I’m also feeling very lonely lately (not that there are many times when I don’t feel very lonely), and it’s impossible for me to believe that anyone would want to be my friend if they really knew how weird and awkward I am. Having online friends does help, and I’m very grateful to have those people in my life. I’ve known my Swedish online friend for 3 years now, and as weird and pathetic as it may seem to many people, I consider him to be probably the best friend I’ve ever had. Even though it can be so difficult emotionally to deal with the times when he is severely depressed, he’s helped me through so much and brought me happiness that I never would have felt otherwise. He’s never rejected me, despite all the times I thought he would because of how awkward or weird I was being (such as when we go on voice chat through skype but I can barely say a single word due to my anxiety). And yet, there is still that voice of doubt that tells me he and my other online friend would reject me if we ever met in person and they realised what a weirdo I am.

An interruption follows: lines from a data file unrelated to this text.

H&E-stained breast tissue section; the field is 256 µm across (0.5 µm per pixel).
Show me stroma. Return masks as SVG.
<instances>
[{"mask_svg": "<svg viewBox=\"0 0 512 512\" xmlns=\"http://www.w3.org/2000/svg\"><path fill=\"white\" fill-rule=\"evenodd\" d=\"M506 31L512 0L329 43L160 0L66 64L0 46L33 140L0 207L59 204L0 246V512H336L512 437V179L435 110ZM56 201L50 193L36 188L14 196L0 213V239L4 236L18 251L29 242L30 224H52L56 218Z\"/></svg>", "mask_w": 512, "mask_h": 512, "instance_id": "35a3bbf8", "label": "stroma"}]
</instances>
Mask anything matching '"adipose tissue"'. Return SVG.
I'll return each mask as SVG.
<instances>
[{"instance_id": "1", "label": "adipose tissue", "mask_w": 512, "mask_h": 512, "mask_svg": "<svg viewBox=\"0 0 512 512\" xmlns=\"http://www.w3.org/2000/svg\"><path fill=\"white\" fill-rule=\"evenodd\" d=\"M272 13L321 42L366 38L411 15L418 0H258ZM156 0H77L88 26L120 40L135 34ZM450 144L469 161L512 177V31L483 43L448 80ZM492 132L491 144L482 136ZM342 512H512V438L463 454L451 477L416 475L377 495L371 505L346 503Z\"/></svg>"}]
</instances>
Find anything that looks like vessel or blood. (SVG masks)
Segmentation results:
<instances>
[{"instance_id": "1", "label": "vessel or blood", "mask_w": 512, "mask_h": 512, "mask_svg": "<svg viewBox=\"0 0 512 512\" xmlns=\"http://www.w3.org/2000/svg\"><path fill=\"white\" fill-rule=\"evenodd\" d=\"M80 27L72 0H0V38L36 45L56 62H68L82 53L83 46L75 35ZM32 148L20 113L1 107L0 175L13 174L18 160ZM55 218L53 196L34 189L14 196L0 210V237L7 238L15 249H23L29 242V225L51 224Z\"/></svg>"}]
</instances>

It’s also impossible for me to believe that I will ever have a partner. It’s one of my most deeply ingrained core beliefs. I know logically that there is still plenty of time, but it’s utterly impossible for me to believe that I could find someone who would truly love me. I often wonder what’s so wrong with me that other people can make (non-online) friends and have relationships, but I can’t. Lately I find myself wishing that there was someone to cuddle with, or just someone who would give me a friendly hug, but I freak out when people touch me anyway. Maybe I just like the idea, rather than the reality, of those things. I suppose there is still hope in the sense that if you’d told me 2 years ago that I would be able to volunteer at three different places, manage to get myself a part-time job, give a (propranolol assisted) presentation, do an assessed interview at uni, and get through a job interview, I would have never believed you. I’m hoping that CBT and a befriender will allow me to make more improvements.